Succédant à ses prédécesseurs - dont certains n’étaient guère familiers de la littérature -, c'est bien la première fois dans l'histoire de la Ve République qu'une éditrice est nommée au Ministère de la Culture : il s’agit de Francoise Nyssen, l’emblématique éditrice de la maison « Actes Sud ».
En dehors de sa trajectoire dans l’Edition, il convient encore de signaler que Francoise Nyssen n’a pas été la dernière à signer le 11 juin 2015 la déclaration issue de la conférence humanitaire « Pour la paix en Pays Basque » à propos de l’annonce faite par l’ETA de mettre un terme à son action armée (Conférence Internationale d’Aiete à Saint-Sébastien).
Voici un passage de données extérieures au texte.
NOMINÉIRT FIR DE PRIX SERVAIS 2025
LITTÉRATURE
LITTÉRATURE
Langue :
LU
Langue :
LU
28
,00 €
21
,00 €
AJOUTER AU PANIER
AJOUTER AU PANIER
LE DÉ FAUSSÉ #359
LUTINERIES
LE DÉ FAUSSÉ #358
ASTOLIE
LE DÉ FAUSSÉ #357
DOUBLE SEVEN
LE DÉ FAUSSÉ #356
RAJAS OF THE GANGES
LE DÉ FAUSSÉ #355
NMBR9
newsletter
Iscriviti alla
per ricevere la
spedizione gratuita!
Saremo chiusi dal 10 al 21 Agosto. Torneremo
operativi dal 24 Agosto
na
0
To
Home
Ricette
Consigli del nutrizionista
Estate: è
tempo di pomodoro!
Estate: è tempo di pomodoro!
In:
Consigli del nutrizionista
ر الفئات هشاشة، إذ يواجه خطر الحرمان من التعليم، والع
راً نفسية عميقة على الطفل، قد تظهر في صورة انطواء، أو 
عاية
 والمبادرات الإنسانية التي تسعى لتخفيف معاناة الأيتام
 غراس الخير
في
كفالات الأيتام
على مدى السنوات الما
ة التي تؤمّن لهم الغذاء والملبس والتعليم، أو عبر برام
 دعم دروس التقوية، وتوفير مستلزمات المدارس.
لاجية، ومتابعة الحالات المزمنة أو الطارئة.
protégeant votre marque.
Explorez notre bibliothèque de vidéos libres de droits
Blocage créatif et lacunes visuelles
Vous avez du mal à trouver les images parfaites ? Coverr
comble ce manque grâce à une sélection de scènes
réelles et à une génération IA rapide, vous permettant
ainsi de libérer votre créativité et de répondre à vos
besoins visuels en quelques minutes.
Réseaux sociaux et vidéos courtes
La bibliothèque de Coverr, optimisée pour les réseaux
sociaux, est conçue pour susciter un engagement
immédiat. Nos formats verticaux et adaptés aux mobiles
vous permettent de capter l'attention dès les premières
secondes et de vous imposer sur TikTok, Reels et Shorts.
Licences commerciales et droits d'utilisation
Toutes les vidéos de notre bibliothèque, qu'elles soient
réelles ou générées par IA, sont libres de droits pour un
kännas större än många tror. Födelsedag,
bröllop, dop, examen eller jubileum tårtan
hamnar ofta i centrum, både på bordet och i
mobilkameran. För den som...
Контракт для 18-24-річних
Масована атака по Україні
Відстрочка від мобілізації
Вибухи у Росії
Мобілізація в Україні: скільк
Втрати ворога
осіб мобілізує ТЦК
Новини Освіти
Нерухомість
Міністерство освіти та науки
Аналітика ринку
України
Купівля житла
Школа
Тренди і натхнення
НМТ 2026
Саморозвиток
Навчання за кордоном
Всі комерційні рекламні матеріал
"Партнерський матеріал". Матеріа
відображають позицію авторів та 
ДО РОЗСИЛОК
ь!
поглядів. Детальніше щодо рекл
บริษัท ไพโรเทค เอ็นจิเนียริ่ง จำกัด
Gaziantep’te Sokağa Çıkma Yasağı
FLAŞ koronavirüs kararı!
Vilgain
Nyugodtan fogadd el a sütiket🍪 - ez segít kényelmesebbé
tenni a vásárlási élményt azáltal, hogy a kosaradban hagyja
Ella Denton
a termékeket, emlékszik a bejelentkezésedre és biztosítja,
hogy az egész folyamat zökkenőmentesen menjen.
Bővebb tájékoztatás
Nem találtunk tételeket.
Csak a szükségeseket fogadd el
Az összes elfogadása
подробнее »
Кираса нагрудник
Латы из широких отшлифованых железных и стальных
Concernant son action dans l’édition, Françoise Nyssen a succédé à son père Hubert, fondateur d’« Actes Sud », aujourd'hui une holding familiale en bonne santé (après une fusion récente en 2005 avec les éditions du Rouergue), au souffle « d’un vent de Camargue qui lui semblait plus doux que celui du 6e arrondissement parisien : un matin de l'hiver 1979, Françoise Nyssen n’avait-elle pas installé ses enfants, son piano et ses chats dans une camionnette de location bleu ciel, direction l'autoroute du Sud. Une semaine plus tôt elle avait démissionné de la direction de l'Architecture, renonçant sur un coup de tête à une tout autre carrière, pour s'en aller rejoindre son père ». Coups de tête et coups de cœur, voilà ce qui anime l'éditrice. En trente ans, elle n'a cessé de s'enflammer. Pour des livres, des auteurs (Gôran Tunstrôm, Alice Ferney, Elena Poniatowska) et pour un agronome devenu son mari, Jean-Paul Capitani, aujourd'hui solide capitaine d'Actes Sud.
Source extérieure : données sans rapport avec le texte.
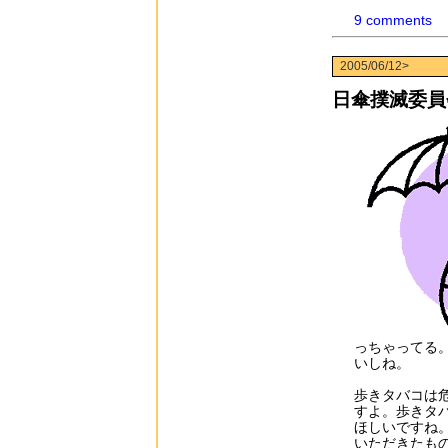
9 comments
2005/06/12>
日傘撲滅委員
っちゃってる
いしね。
歩きタバコは
すよ。歩きタ
ほしいですね
いただきたも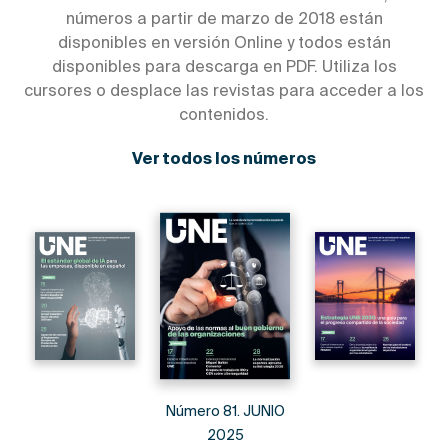
números a partir de marzo de 2018 están
disponibles en versión Online y todos están
disponibles para descarga en PDF. Utiliza los
cursores o desplace las revistas para acceder a los
contenidos.
Ver todos los números
Número 81. JUNIO
2025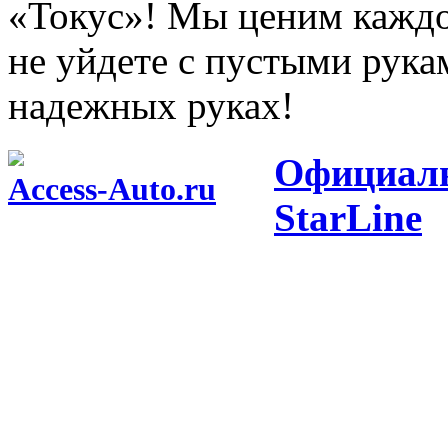
«Токус»! Мы ценим каждо
не уйдете с пустыми рук
надежных руках!
Официаль
Access-Auto.ru
StarLine
Центр оптовых продаж автотоваров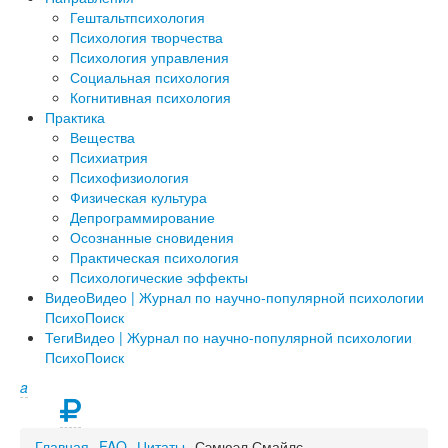
Гештальтпсихология
Психология творчества
Психология управления
Социальная психология
Когнитивная психология
Практика
Вещества
Психиатрия
Психофизиология
Физическая культура
Депрограммирование
Осознанные сновидения
Практическая психология
Психологические эффекты
Видео
Видео | Журнал по научно-популярной психологии
ПсихоПоиск
Теги
Видео | Журнал по научно-популярной психологии
ПсихоПоиск
a
Главная
FAQ
Цитаты
Сэмюэл Смайлс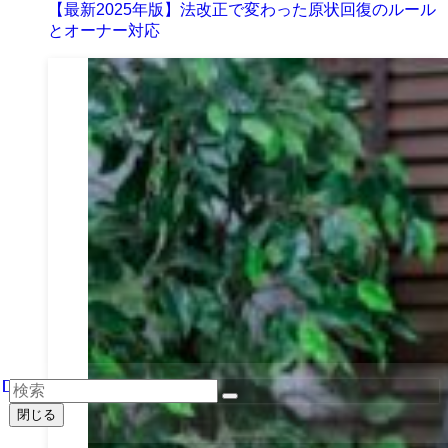
【最新2025年版】法改正で変わった原状回復のルール
とオーナー対応
閉じる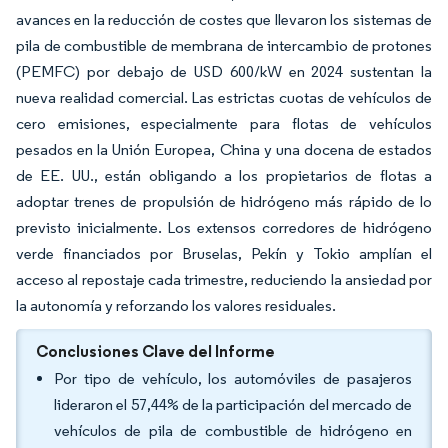
avances en la reducción de costes que llevaron los sistemas de
pila de combustible de membrana de intercambio de protones
(PEMFC) por debajo de USD 600/kW en 2024 sustentan la
nueva realidad comercial. Las estrictas cuotas de vehículos de
cero emisiones, especialmente para flotas de vehículos
pesados en la Unión Europea, China y una docena de estados
de EE. UU., están obligando a los propietarios de flotas a
adoptar trenes de propulsión de hidrógeno más rápido de lo
previsto inicialmente. Los extensos corredores de hidrógeno
verde financiados por Bruselas, Pekín y Tokio amplían el
acceso al repostaje cada trimestre, reduciendo la ansiedad por
la autonomía y reforzando los valores residuales.
Conclusiones Clave del Informe
Por tipo de vehículo, los automóviles de pasajeros
lideraron el 57,44% de la participación del mercado de
vehículos de pila de combustible de hidrógeno en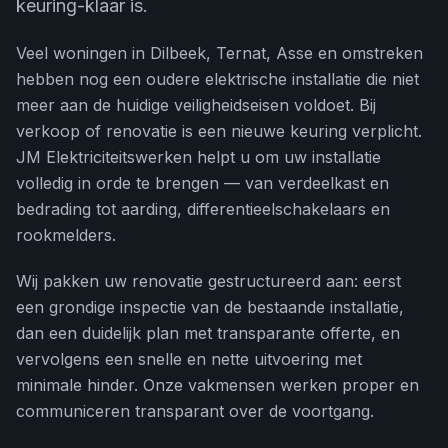
keuring-klaar is.
Veel woningen in Dilbeek, Ternat, Asse en omstreken
hebben nog een oudere elektrische installatie die niet
meer aan de huidige veiligheidseisen voldoet. Bij
verkoop of renovatie is een nieuwe keuring verplicht.
JM Elektriciteitswerken helpt u om uw installatie
volledig in orde te brengen — van verdeelkast en
bedrading tot aarding, differentieelschakelaars en
rookmelders.
Wij pakken uw renovatie gestructureerd aan: eerst
een grondige inspectie van de bestaande installatie,
dan een duidelijk plan met transparante offerte, en
vervolgens een snelle en nette uitvoering met
minimale hinder. Onze vakmensen werken proper en
communiceren transparant over de voortgang.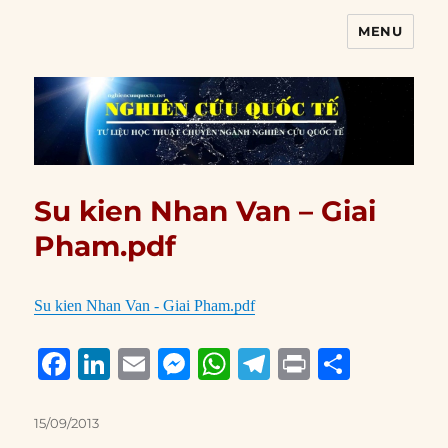
MENU
Nghiên cứu quốc tế
Su kien Nhan Van – Giai
Pham.pdf
Su kien Nhan Van - Giai Pham.pdf
F
Li
E
M
W
T
P
S
a
n
m
e
h
el
ri
h
c
k
ai
ss
at
e
n
a
Posted
15/09/2013
on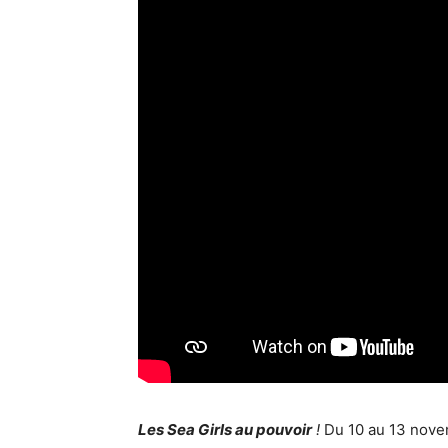
Les Sea Girls au pouvoir
!
Du 10 au 13 nov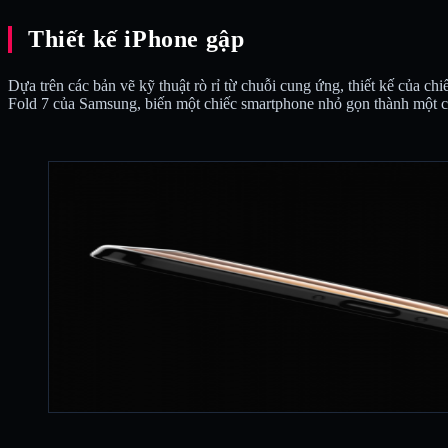
Thiết kế iPhone gập
Dựa trên các bản vẽ kỹ thuật rò rỉ từ chuỗi cung ứng, thiết kế của
Fold 7 của Samsung, biến một chiếc smartphone nhỏ gọn thành một ch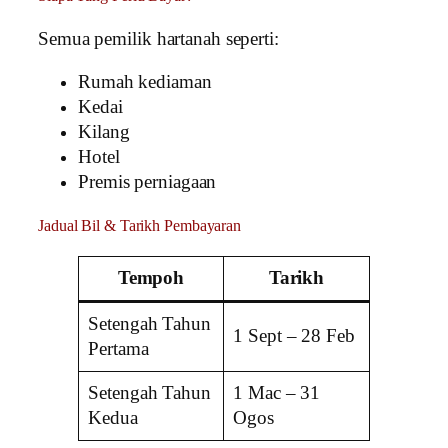
Semua pemilik hartanah seperti:
Rumah kediaman
Kedai
Kilang
Hotel
Premis perniagaan
Jadual Bil & Tarikh Pembayaran
Tempoh
Tarikh
Setengah Tahun
1 Sept – 28 Feb
Pertama
Setengah Tahun
1 Mac – 31
Kedua
Ogos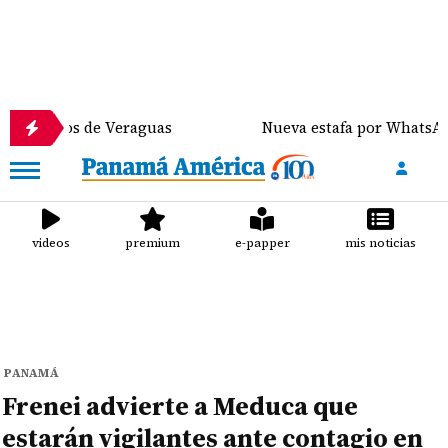
s de Veraguas
Nueva estafa por WhatsApp distribuy
videos
premium
e-papper
mis noticias
PANAMÁ
Frenei advierte a Meduca que
estarán vigilantes ante contagio en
Notre confrère Didier Rykner, journaliste et historien de l'Art, dans son magazine en ligne « La Tribune de l'Art », dont la lettre reçue par des milliers de lecteurs est l’une des rares à consacrer une importante couverture aux activités des musées régionaux, n’hésite pas à s’en réjouir : « Les éditions Actes Sud, fondées par son père et qu’elle codirige, sont l’une des meilleures maisons d’éditions françaises dans tous les domaines, et notamment celui de l’art et du patrimoine. Pour ne prendre que quelques exemples (il y en a évidemment beaucoup d’autres), elle publie, chaque année, les actes des colloques des Conservateurs des Antiquités et Objets d’Art, elle a édité en 2015 un livre sur le Couronnement de la Vierge de Simon de Châlons et en 2016 un ouvrage sur le patrimoine mobilier religieux en Vaucluse (voir ici), des livres qui ne cèdent donc pas à la facilité ». Et de retenir une information donnée par le site Sceneweb.fr : Francoise Nyssen aurait, alors qu’elle habitait et travaillait à Bruxelles, « fondé des comités de quartier pour protéger le centre des promoteurs ». Si ce point est avéré (il n’y a pas de raisons de penser le contraire) cela nous la rend d’emblée éminemment sympathique.
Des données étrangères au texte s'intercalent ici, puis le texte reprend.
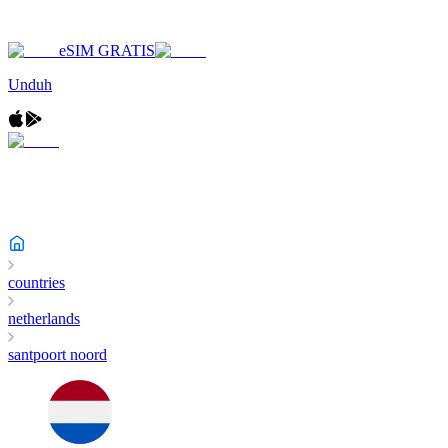
eSIM GRATIS
Unduh
countries
netherlands
santpoort noord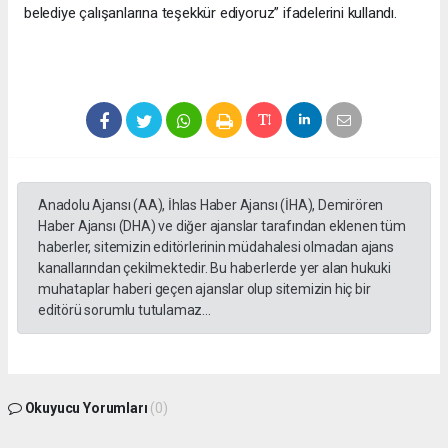
belediye çalışanlarına teşekkür ediyoruz” ifadelerini kullandı.
Anadolu Ajansı (AA), İhlas Haber Ajansı (İHA), Demirören
Haber Ajansı (DHA) ve diğer ajanslar tarafından eklenen tüm
haberler, sitemizin editörlerinin müdahalesi olmadan ajans
kanallarından çekilmektedir. Bu haberlerde yer alan hukuki
muhataplar haberi geçen ajanslar olup sitemizin hiç bir
editörü sorumlu tutulamaz...
Okuyucu Yorumları
(0)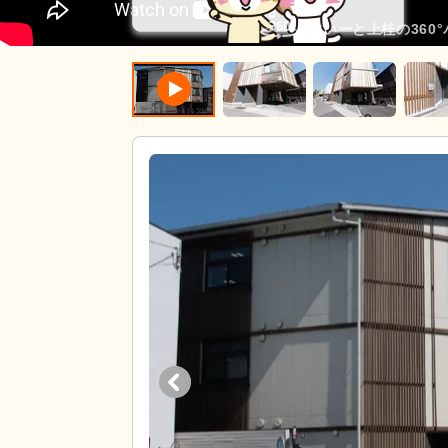
すいーと上桂の360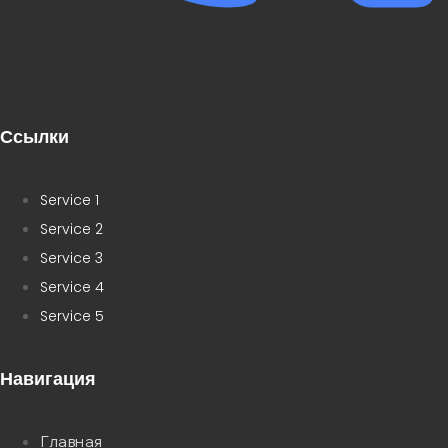
Ссылки
Service 1
Service 2
Service 3
Service 4
Service 5
Навигация
Главная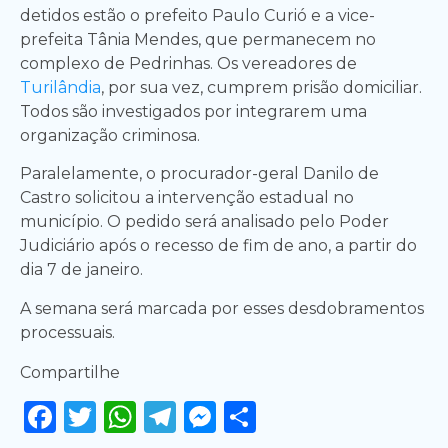
detidos estão o prefeito Paulo Curió e a vice-
prefeita Tânia Mendes, que permanecem no
complexo de Pedrinhas. Os vereadores de
Turilândia
, por sua vez, cumprem prisão domiciliar.
Todos são investigados por integrarem uma
organização criminosa.
Paralelamente, o procurador-geral Danilo de
Castro solicitou a intervenção estadual no
município. O pedido será analisado pelo Poder
Judiciário após o recesso de fim de ano, a partir do
dia 7 de janeiro.
A semana será marcada por esses desdobramentos
processuais.
Compartilhe
Facebook
Twitter
WhatsApp
Telegram
Messenger
Share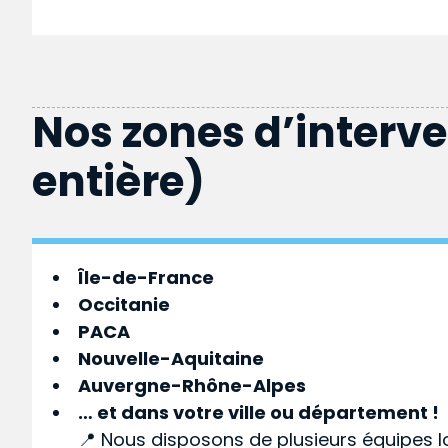
Nos zones d’interv
entière)
Île-de-France
Occitanie
PACA
Nouvelle-Aquitaine
Auvergne-Rhône-Alpes
… et dans votre
ville
ou
département
!
📍 Nous disposons de plusieurs équipes l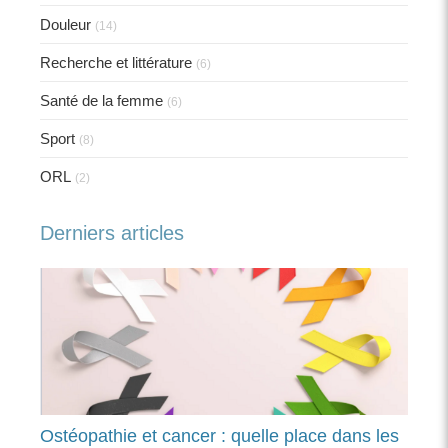
Douleur
(14)
Recherche et littérature
(6)
Santé de la femme
(6)
Sport
(8)
ORL
(2)
Derniers articles
Ostéopathie et cancer : quelle place dans les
« Sera-t-elle du gouvernement suivant, après les élections législatives », se demande Didier Rykner ? Là est la vraie question. Venant de la société civile et n’ayant jamais fait de politique, on peut penser que son poste devrait être reconduit si le parti d’Emmanuel Macron devait obtenir une majorité absolue, ou même relative, à l’Assemblée Nationale. « On espère en tout cas qu’elle aura à cœur de modérer le programme immobilier du Président de la République qui s’avère particulièrement inquiétant et que celui-ci a récemment détaillé dans une interview pour Business Immo », poursuit notre confrère : « les a priori positifs sont donc nombreux. Il reste que le ministère de la Culture n’est pas un poste facile, et que l’inexpérience dans la gestion de l’administration peut parfois brider les meilleures volontés (…) On pourra rapidement juger de ses premières décisions ».